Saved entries
==========
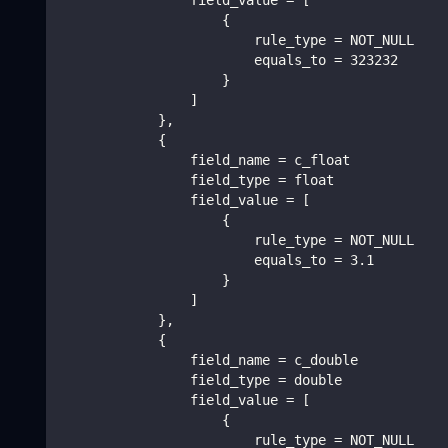
                field_value = [
                    {
                        rule_type = NOT_NULL
                        equals_to = 323232
                    }
                ]
            },
            {
                field_name = c_float
                field_type = float
                field_value = [
                    {
                        rule_type = NOT_NULL
                        equals_to = 3.1
                    }
                ]
            },
            {
                field_name = c_double
                field_type = double
                field_value = [
                    {
                        rule_type = NOT_NULL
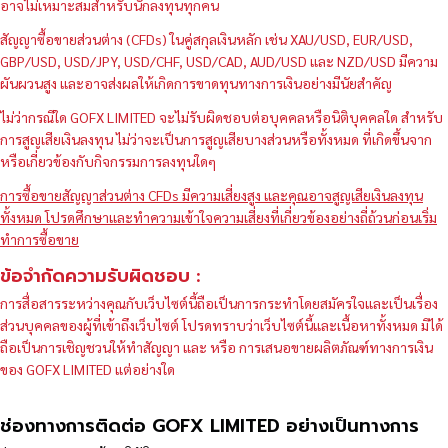
อาจไม่เหมาะสมสำหรับนักลงทุนทุกคน
สัญญาซื้อขายส่วนต่าง (CFDs) ในคู่สกุลเงินหลัก เช่น XAU/USD, EUR/USD,
GBP/USD, USD/JPY, USD/CHF, USD/CAD, AUD/USD และ NZD/USD มีความ
ผันผวนสูง และอาจส่งผลให้เกิดการขาดทุนทางการเงินอย่างมีนัยสำคัญ
ไม่ว่ากรณีใด GOFX LIMITED จะไม่รับผิดชอบต่อบุคคลหรือนิติบุคคลใด สำหรับ
การสูญเสียเงินลงทุน ไม่ว่าจะเป็นการสูญเสียบางส่วนหรือทั้งหมด ที่เกิดขึ้นจาก
หรือเกี่ยวข้องกับกิจกรรมการลงทุนใดๆ
การซื้อขายสัญญาส่วนต่าง CFDs มีความเสี่ยงสูง และคุณอาจสูญเสียเงินลงทุน
ทั้งหมด โปรดศึกษาและทำความเข้าใจความเสี่ยงที่เกี่ยวข้องอย่างถี่ถ้วนก่อนเริ่ม
ทำการซื้อขาย
ข้อจำกัดความรับผิดชอบ :
การสื่อสารระหว่างคุณกับเว็บไซต์นี้ถือเป็นการกระทำโดยสมัครใจและเป็นเรื่อง
ส่วนบุคคลของผู้ที่เข้าถึงเว็บไซต์ โปรดทราบว่าเว็บไซต์นี้และเนื้อหาทั้งหมด มิได้
ถือเป็นการเชิญชวนให้ทำสัญญา และ หรือ การเสนอขายผลิตภัณฑ์ทางการเงิน
ของ GOFX LIMITED แต่อย่างใด
ช่องทางการติดต่อ GOFX LIMITED อย่างเป็นทางการ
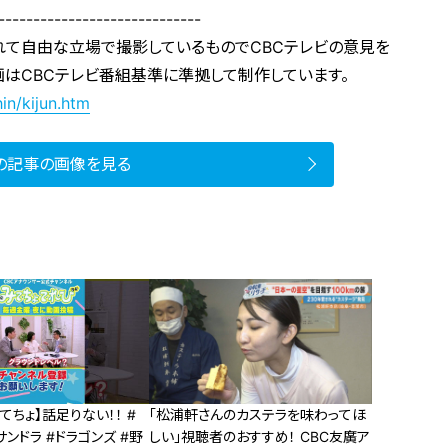
-----------------------------
れて自由な立場で撮影しているものでCBCテレビの意見を
画はCBCテレビ番組基準に準拠して制作しています。
in/kijun.htm
の記事の画像を見る
てちょ】話足りない！！ #
「松浦軒さんのカステラを味わってほ
サンドラ #ドラゴンズ #野
しい」視聴者のおすすめ！ CBC友廣ア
==========
Copy the lines from the one containing "อาจไม่เหมาะสมสำหรับนักลงทุนทุกคน" through the end of the items, word for word, leaving out the pictures.

อาจไม่เหมาะสมสำหรับนักลงทุนทุกคน
สัญญาซื้อขายส่วนต่าง (CFDs) ในคู่สกุลเงินหลัก เช่น XAU/USD, EUR/USD,
GBP/USD, USD/JPY, USD/CHF, USD/CAD, AUD/USD และ NZD/USD มีความ
ผันผวนสูง และอาจส่งผลให้เกิดการขาดทุนทางการเงินอย่างมีนัยสำคัญ
ไม่ว่ากรณีใด GOFX LIMITED จะไม่รับผิดชอบต่อบุคคลหรือนิติบุคคลใด สำหรับ
การสูญเสียเงินลงทุน ไม่ว่าจะเป็นการสูญเสียบางส่วนหรือทั้งหมด ที่เกิดขึ้นจาก
หรือเกี่ยวข้องกับกิจกรรมการลงทุนใดๆ
การซื้อขายสัญญาส่วนต่าง CFDs มีความเสี่ยงสูง และคุณอาจสูญเสียเงินลงทุน
ทั้งหมด โปรดศึกษาและทำความเข้าใจความเสี่ยงที่เกี่ยวข้องอย่างถี่ถ้วนก่อนเริ่ม
ทำการซื้อขาย
ข้อจำกัดความรับผิดชอบ :
การสื่อสารระหว่างคุณกับเว็บไซต์นี้ถือเป็นการกระทำโดยสมัครใจและเป็นเรื่อง
ส่วนบุคคลของผู้ที่เข้าถึงเว็บไซต์ โปรดทราบว่าเว็บไซต์นี้และเนื้อหาทั้งหมด มิได้
ถือเป็นการเชิญชวนให้ทำสัญญา และ หรือ การเสนอขายผลิตภัณฑ์ทางการเงิน
ของ GOFX LIMITED แต่อย่างใด
ช่องทางการติดต่อ GOFX LIMITED อย่างเป็นทางการ
-----------------------------
れて自由な立場で撮影しているものでCBCテレビの意見を
画はCBCテレビ番組基準に準拠して制作しています。
in/kijun.htm
の記事の画像を見る
てちょ】話足りない！！ #
「松浦軒さんのカステラを味わってほ
サンドラ #ドラゴンズ #野
しい」視聴者のおすすめ！ CBC友廣ア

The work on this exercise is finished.